3. The List - Yomi Adegoke


Looking for a novel that explores the dark intricacies of social media and its influence on our closest relationships?

Yomi Adegoke’s incredible debut novel The List is the ultimate page turner. 

The List follows Ola Olajide, a high-profile journalist who is due to marry her fiancé Michael in a month’s time, with the young, beautiful couple seeming to be the power couple that has it all - that is, if social media is to be believed. 

One morning, the pair wake up to the same message: ‘Oh my god, have you seen The List?’ 

Soon discovering that Michael has been named on a list shared by an anonymous social media making serious allegations, the couple’s lives are upheaved and they experience firsthand the rise and fall of having social media status. 

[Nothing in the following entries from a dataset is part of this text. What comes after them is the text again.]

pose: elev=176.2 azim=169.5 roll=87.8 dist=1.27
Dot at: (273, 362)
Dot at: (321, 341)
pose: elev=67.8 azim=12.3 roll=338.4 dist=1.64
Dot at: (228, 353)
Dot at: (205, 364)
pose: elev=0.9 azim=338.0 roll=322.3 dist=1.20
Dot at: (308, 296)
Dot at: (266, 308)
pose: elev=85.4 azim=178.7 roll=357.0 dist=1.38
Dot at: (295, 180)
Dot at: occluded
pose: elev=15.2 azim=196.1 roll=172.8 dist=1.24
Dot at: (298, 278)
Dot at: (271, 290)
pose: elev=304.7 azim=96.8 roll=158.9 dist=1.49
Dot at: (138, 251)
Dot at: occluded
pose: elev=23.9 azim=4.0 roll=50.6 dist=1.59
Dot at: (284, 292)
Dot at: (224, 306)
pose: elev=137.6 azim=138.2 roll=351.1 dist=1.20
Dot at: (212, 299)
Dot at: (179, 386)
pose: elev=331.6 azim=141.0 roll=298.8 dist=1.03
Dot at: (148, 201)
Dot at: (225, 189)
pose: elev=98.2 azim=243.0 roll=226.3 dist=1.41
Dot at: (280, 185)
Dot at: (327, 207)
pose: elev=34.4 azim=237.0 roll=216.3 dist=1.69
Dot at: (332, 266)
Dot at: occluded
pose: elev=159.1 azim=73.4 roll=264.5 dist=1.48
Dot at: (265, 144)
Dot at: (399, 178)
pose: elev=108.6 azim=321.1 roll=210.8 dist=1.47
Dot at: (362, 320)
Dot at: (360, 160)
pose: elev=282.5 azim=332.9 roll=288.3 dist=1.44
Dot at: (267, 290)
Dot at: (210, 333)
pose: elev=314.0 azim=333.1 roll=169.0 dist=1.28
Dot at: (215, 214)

Paula Hawkins - author of the best-selling psychological thriller The Girl On The Train - describes The List as 'the perfect summer read: intelligent, funny, topical and impossible to put down'. 

What BookTokers say about The List:

@booksthatmatter says: “The List is the most incredible, thrilling book I have read in the past couple of months [...] I literally could not put this book down, it was so gripping and literally had you until the very last page."

4. Small Worlds - Caleb Azumah Nelson


From the acclaimed author of Open Water, Small Worlds is Caleb Azumah Nelson’s exhilarating and expansive second novel set in London and Ghana across three summers and exploring a son-father relationship along with the power of music, dance and love. 

An official synopsis reads: ‘The one thing that can solve Stephen's problems is dancing. Dancing at Church, with his parents and brother, the shimmer of Black hands raised in praise; he might have lost his faith, but he does believe in rhythm. Dancing with his friends, somewhere in a basement with the drums about to drop, while the DJ spins garage cuts.

'Dancing with his band, making music which speaks not just to the hardships of their lives, but the joys too. Dancing with his best friend Adeline, two-stepping around the living room, crooning and grooving, so close their heads might touch. Dancing alone, at home, to his father's records, uncovering parts of a man he has never truly known.

‘Stephen has only ever known himself in song. But what becomes of him when the music fades? When his father begins to speak of shame and sacrifice, when his home is no longer his own? How will he find space for himself: a place where he can feel beautiful, a place he might feel free?’

What BookTokers say about Small Worlds:


@jpreads6 says: “I gave this an 11/10. It’s just a profound book and what I love about Caleb is the fact that he can actually just take something so small, something everyday, and make it into something so profound that you’re sat there thinking about it for three to four days afterwards.”

5. The Silent Patient - Alex Michaelides


Alex Michaelides’ 2019 psychological thriller The Silent Patient is an extremely popular summer read across the Booktok community thanks to its unputdownable nature. 

It follows Alicia Berenson, a former famous painter whose seemingly perfect life quickly unravels when she shoots her husband Gabriel five times one evening when he arrives home from work late. 

Refusing to speak from that day forward and admitted to a psychiatric unit, Alicia becomes somewhat of a phenomenon, with criminal psychotherapist Theo Faber tasked with solving the mystery of why she shot her husband.

What BookTokers say about The Silent Patient:


Whitney from @onewhitwonder_ says: “This book was phenomenal. Definitely one of my best reads of the year so far. [...] There’s no guessing how this is going to end. That for me was the most satisfying part of the book, that I thought I knew but I really didn’t know.”